Heb 8:1-2 has all the characteristics of being the thesis (the highpoint) of the Letter (Treatise) to the Hebrews. A series of literary elements and respective contents are employed in its writing; another similar series follow its evolution. Jesus the Christ is the "Great High priest", unique, new and eternal, unlike other high priestly figures; and so are his priests and the priestly pilgrim people in faith (12:18-21, 22-24), in continuation with the generation of the Desert ("Wüstenwanderung": 12:1a). That pilgrimage was initiated by he himself, who had undergone it himself and who brought it to its fulfillment (12:2a). This is the "primary theme" of this Treatise.
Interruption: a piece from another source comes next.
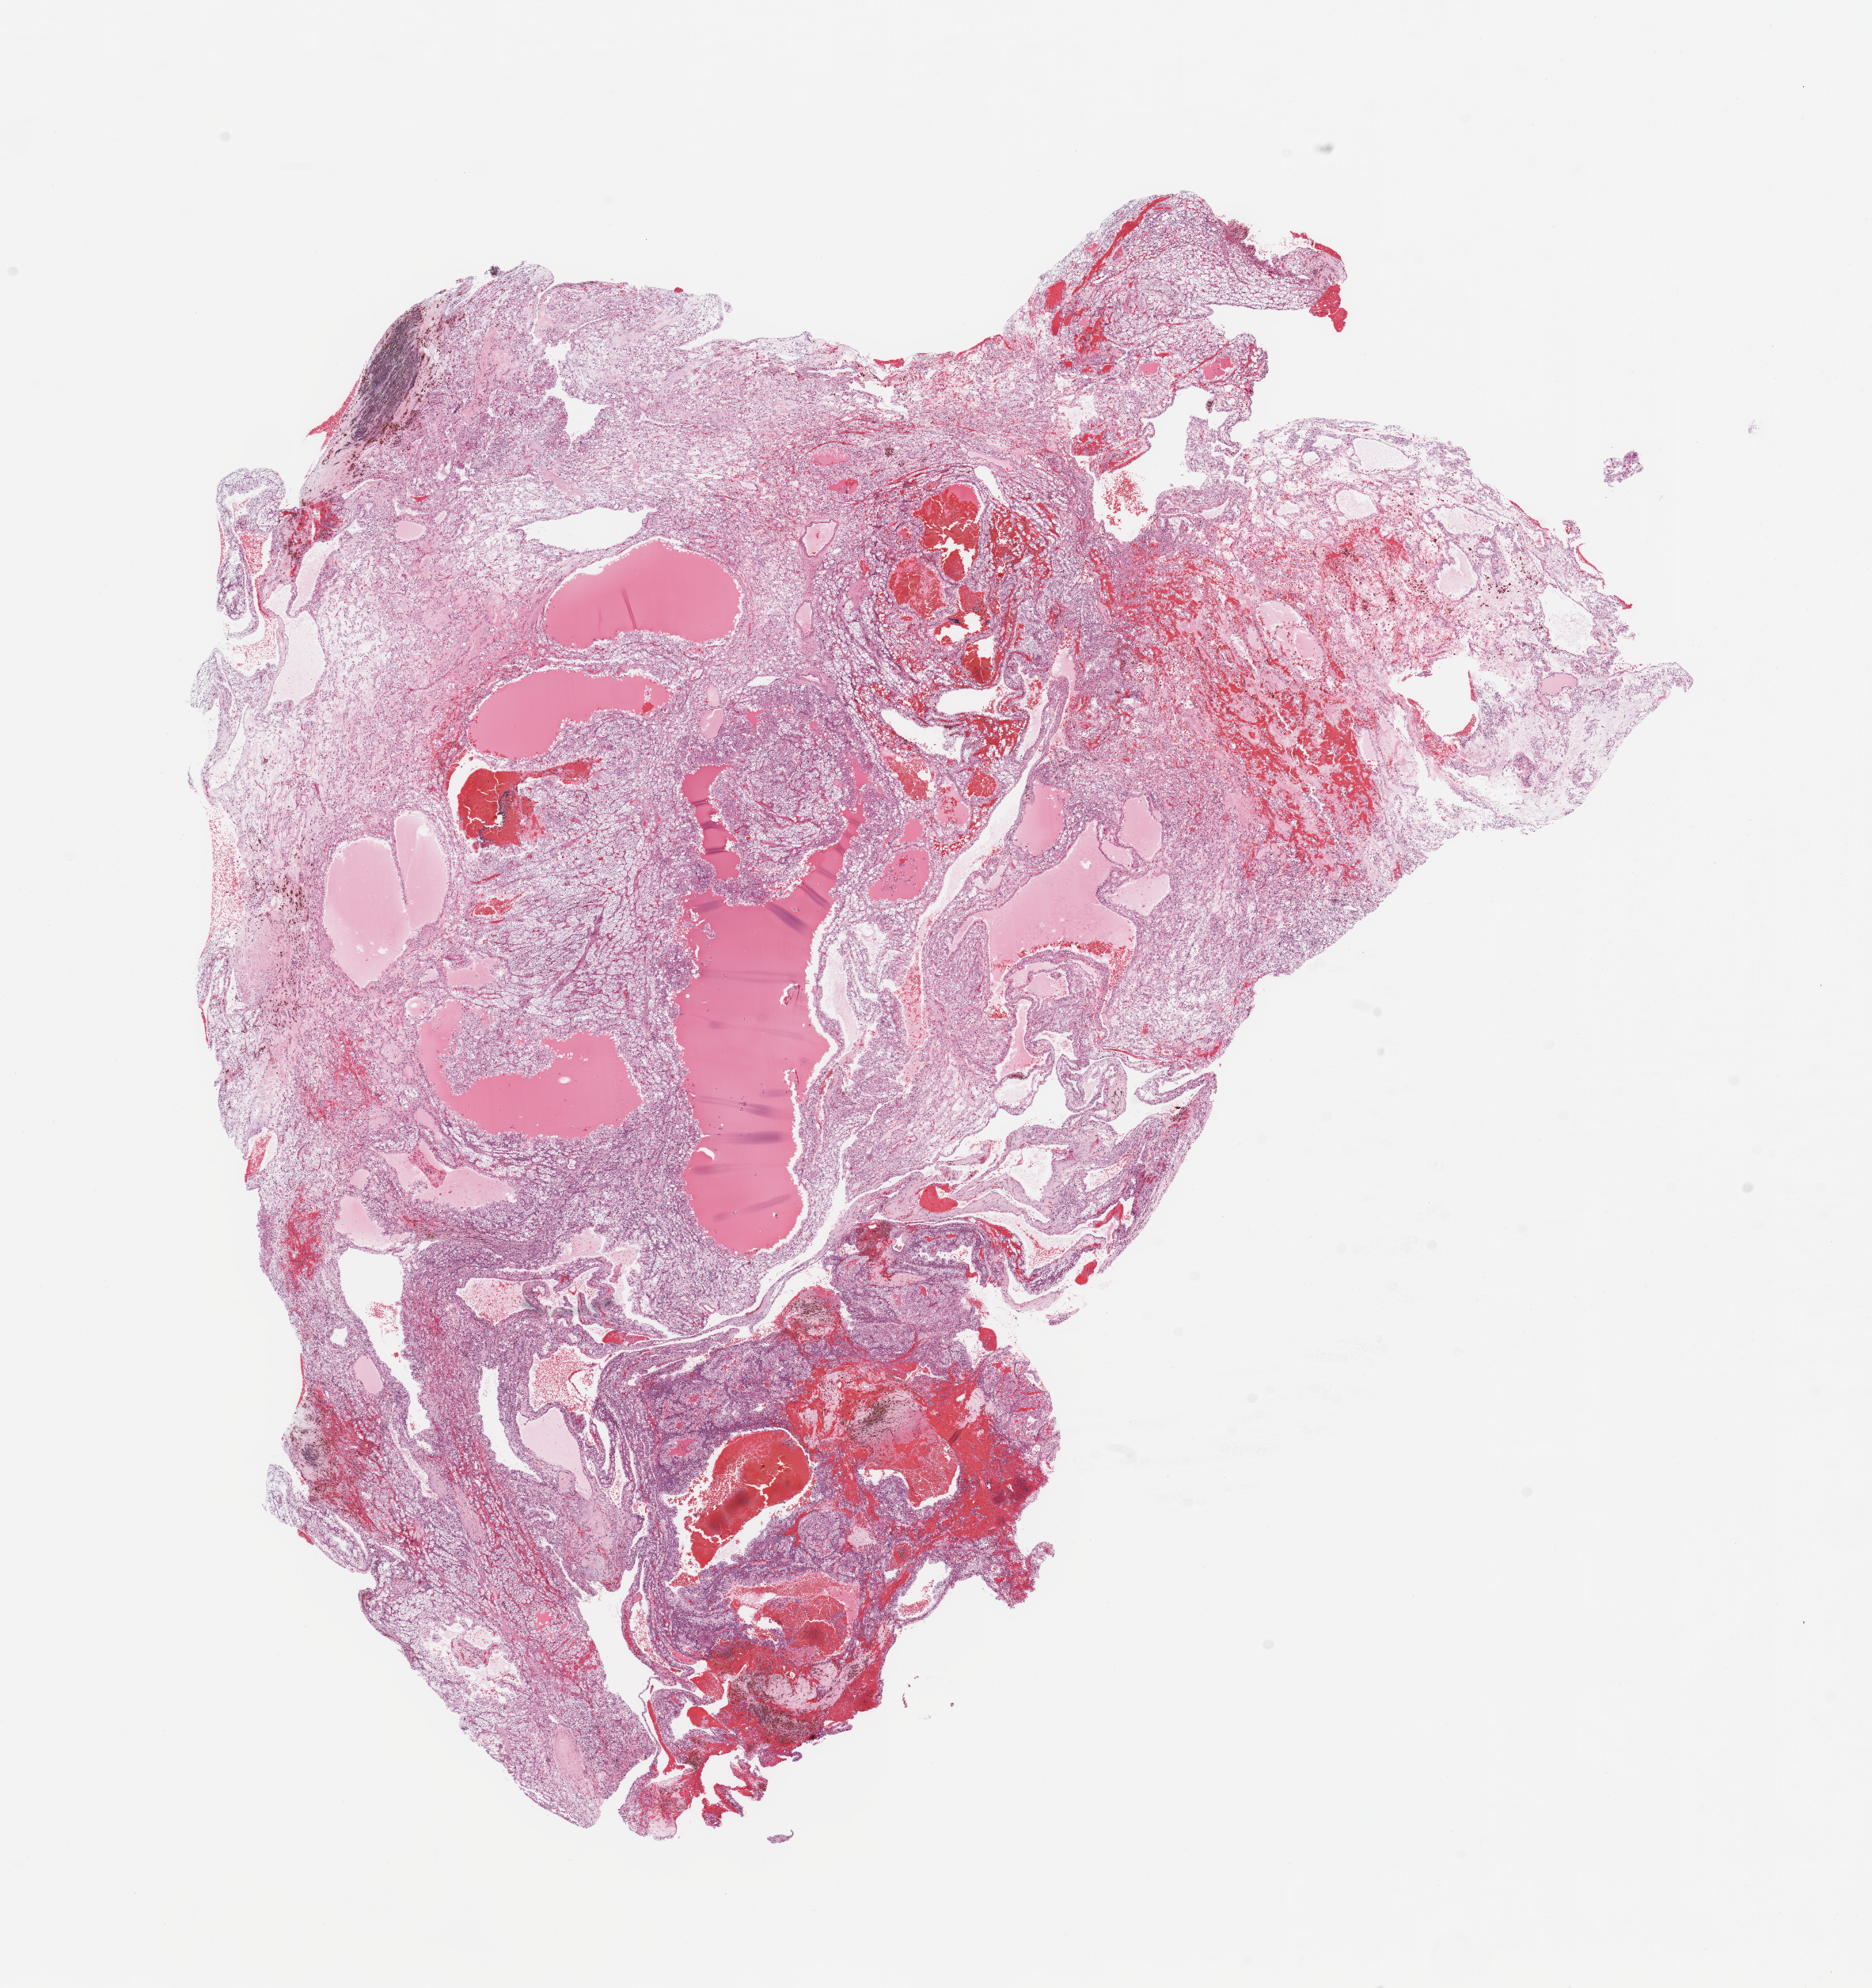
H&E whole-slide image — whole scanned area (about 18.7 x 19.9 mm, from a 20x scan) shown as a low-resolution overview, tumour tissue sample, sampled site: kidney. Patient: male, age 55 years. Histologic grade: G2 (moderately differentiated). Composition of this section per pathologist review: tumour nuclei 85%, necrosis 0%.
Primary tumour site (as recorded): lower pole. AJCC pathologic stage: I. Histologic diagnosis: Renal cell carcinoma, NOS.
These data are the precious result of the historical-critical method that requires as priority a concentration on the text and its "Umwelt". An equally critical attention is always in the spotlight, which requires a "post-redactional dialogic-narrative structurality", an evolution of the historical-critical method, a kind of attention to the "psycho-anthropological dynamic" of the text in its nature as a "living organism" with a well-motivated conclusion 'from łexicality to inter-contextuality'. This paper takes note of this movement between exegetes and tries to highlight the harmonic convergence between the two moments: Redactional Literary Structure (from my Commentary 2005) and the post-redactional dialogic structure (necessary attention to the studies from 2005 to the present).